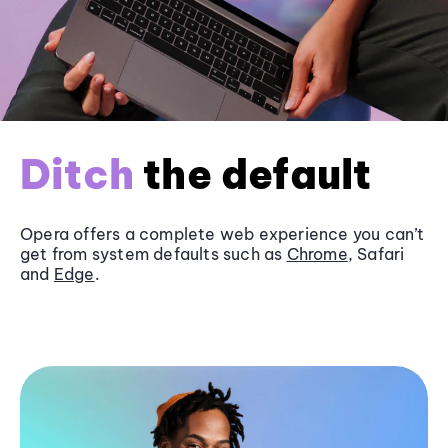
Ditch
the default
Opera offers a complete web experience you can’t
get from system defaults such as
Chrome
, Safari
and
Edge
.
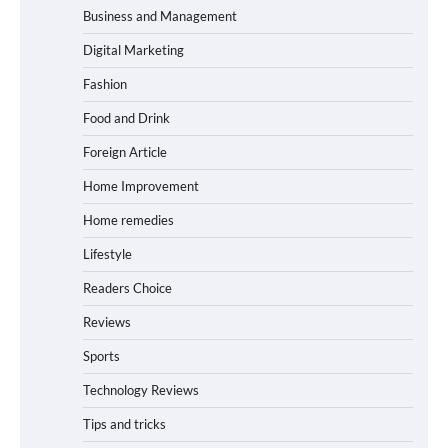
Business and Management
Digital Marketing
Fashion
Food and Drink
Foreign Article
Home Improvement
Home remedies
Lifestyle
Readers Choice
Reviews
Sports
Technology Reviews
Tips and tricks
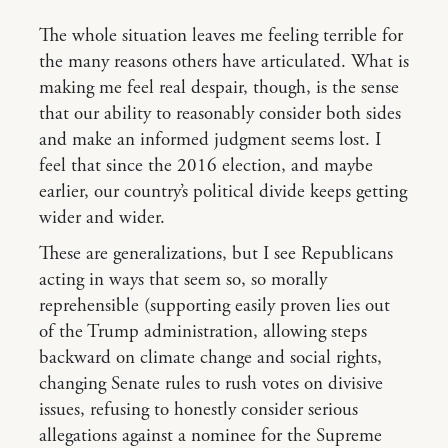
The whole situation leaves me feeling terrible for
the many reasons others have articulated. What is
making me feel real despair, though, is the sense
that our ability to reasonably consider both sides
and make an informed judgment seems lost. I
feel that since the 2016 election, and maybe
earlier, our country’s political divide keeps getting
wider and wider.
These are generalizations, but I see Republicans
acting in ways that seem so, so morally
reprehensible (supporting easily proven lies out
of the Trump administration, allowing steps
backward on climate change and social rights,
changing Senate rules to rush votes on divisive
issues, refusing to honestly consider serious
allegations against a nominee for the Supreme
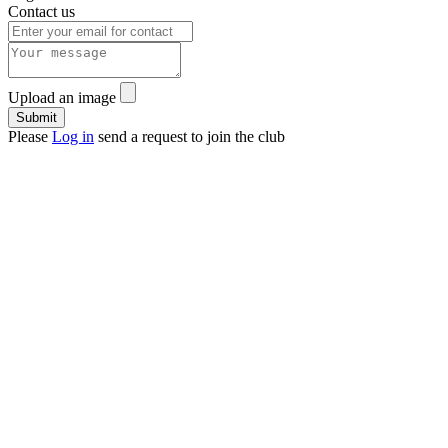
Contact us
Upload an image
Please
Log in
send a request to join the club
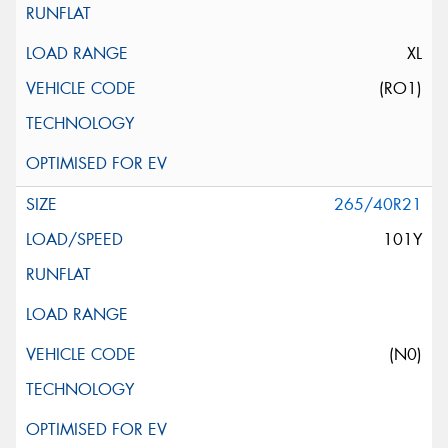
XL
(RO1)
265/40R21
101Y
(N0)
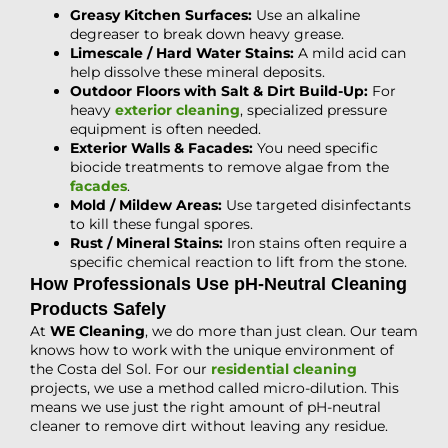
Greasy Kitchen Surfaces:
Use an alkaline
degreaser to break down heavy grease.
Limescale / Hard Water Stains:
A mild acid can
help dissolve these mineral deposits.
Outdoor Floors with Salt & Dirt Build-Up:
For
heavy
exterior cleaning
, specialized pressure
equipment is often needed.
Exterior Walls & Facades:
You need specific
biocide treatments to remove algae from the
facades
.
Mold / Mildew Areas:
Use targeted disinfectants
to kill these fungal spores.
Rust / Mineral Stains:
Iron stains often require a
specific chemical reaction to lift from the stone.
How Professionals Use pH-Neutral Cleaning
Products Safely
At
WE Cleaning
, we do more than just clean. Our team
knows how to work with the unique environment of
the Costa del Sol. For our
residential cleaning
projects, we use a method called micro-dilution. This
means we use just the right amount of pH-neutral
cleaner to remove dirt without leaving any residue.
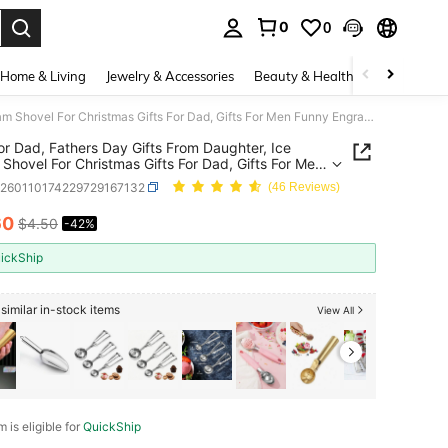
0
0
. Press Enter to select.
Home & Living
Jewelry & Accessories
Beauty & Health
Baby & Mate
Gifts For Dad, Fathers Day Gifts From Daughter, Ice Cream Shovel For Christmas Gifts For Dad, Gifts For Men Funny Engraved Stainless Steel Spoon Shovel, Fathers Birthday Gifts
For Dad, Fathers Day Gifts From Daughter, Ice
Shovel For Christmas Gifts For Dad, Gifts For Men
Engraved Stainless Steel Spoon Shovel, Fathers
h260110174229729167132
(46 Reviews)
ay Gifts
60
$4.50
-42%
ICE AND AVAILABILITY
ickShip
similar in-stock items
View All
m is eligible for
QuickShip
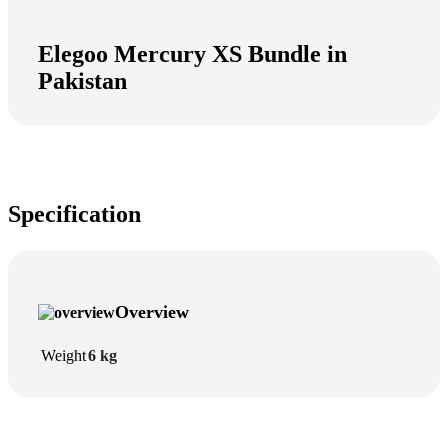
Elegoo Mercury XS Bundle in
Pakistan
Specification
Overview
Weight
6 kg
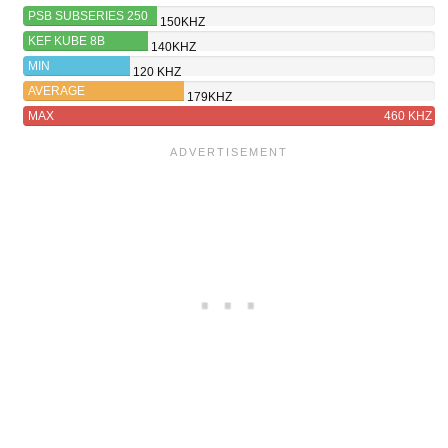
PSB SUBSERIES 250
150KHZ
KEF KUBE 8B
140KHZ
MIN
120 KHZ
AVERAGE
179KHZ
MAX
460 KHZ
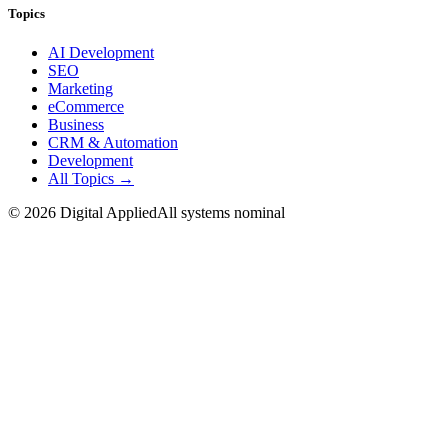
Topics
AI Development
SEO
Marketing
eCommerce
Business
CRM & Automation
Development
All Topics →
©
2026
Digital Applied
All systems nominal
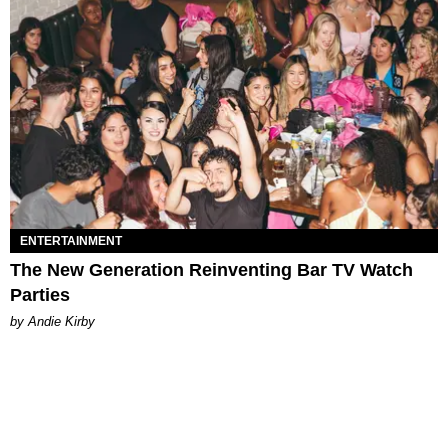
ENTERTAINMENT
The New Generation Reinventing Bar TV Watch
Parties
by Andie Kirby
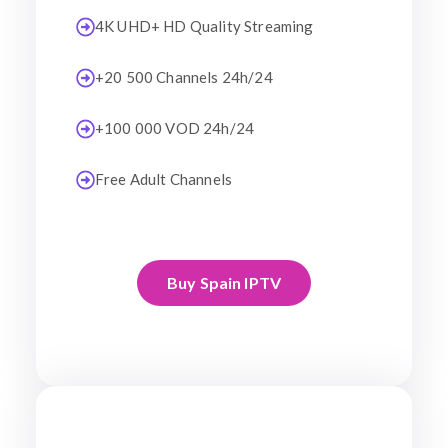
4K UHD+ HD Quality Streaming
+20 500 Channels 24h/24
+100 000 VOD 24h/24
Free Adult Channels
Buy Spain IPTV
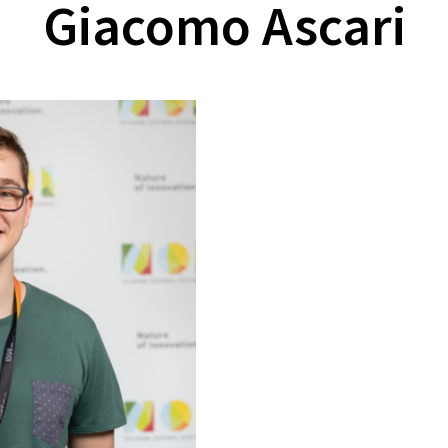
Giacomo Ascari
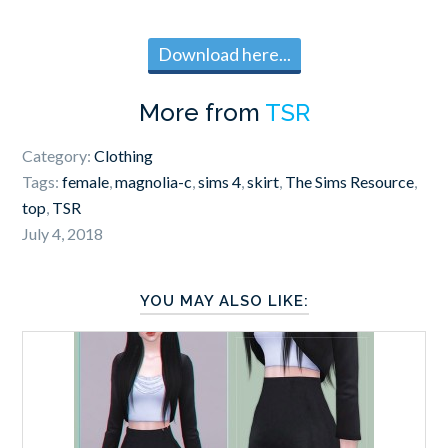
Download here...
More from
TSR
Category:
Clothing
Tags:
female
,
magnolia-c
,
sims 4
,
skirt
,
The Sims Resource
,
top
,
TSR
July 4, 2018
YOU MAY ALSO LIKE:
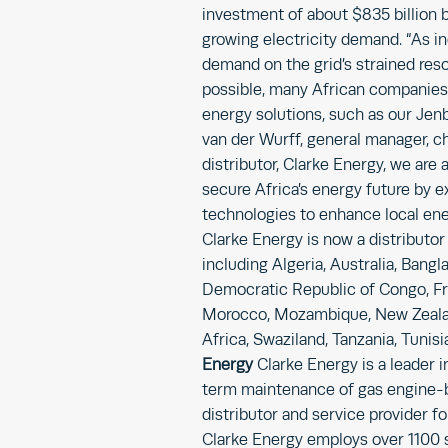
investment of about $835 billion b
growing electricity demand. “As ind
demand on the grid’s strained res
possible, many African companies 
energy solutions, such as our Jen
van der Wurff, general manager, c
distributor, Clarke Energy, we are 
secure Africa’s energy future by 
technologies to enhance local energ
Clarke Energy is now a distributor
including Algeria, Australia, Bang
Democratic Republic of Congo, Fran
Morocco, Mozambique, New Zealan
Africa, Swaziland, Tanzania, Tunis
Energy
Clarke Energy is a leader i
term maintenance of gas engine-b
distributor and service provider f
Clarke Energy employs over 1100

-- Task objective --
Above are the records; restate exactly the lines from the one containing "reprehensible (supporting easily" through the one containing "How Professionals Use pH-Neutral Cleaning", keeping pictures out.

-- Answer section --
reprehensible (supporting easily proven lies out
of the Trump administration, allowing steps
backward on climate change and social rights,
changing Senate rules to rush votes on divisive
issues, refusing to honestly consider serious
allegations against a nominee for the Supreme
Contact us
Upload an image
Please
Log in
send a request to join the club
XL
(RO1)
265/40R21
101Y
(N0)
Greasy Kitchen Surfaces:
Use an alkaline
degreaser to break down heavy grease.
Limescale / Hard Water Stains:
A mild acid can
help dissolve these mineral deposits.
Outdoor Floors with Salt & Dirt Build-Up:
For
heavy
exterior cleaning
, specialized pressure
equipment is often needed.
Exterior Walls & Facades:
You need specific
biocide treatments to remove algae from the
facades
.
Mold / Mildew Areas:
Use targeted disinfectants
to kill these fungal spores.
Rust / Mineral Stains:
Iron stains often require a
specific chemical reaction to lift from the stone.
How Professionals Use pH-Neutral Cleaning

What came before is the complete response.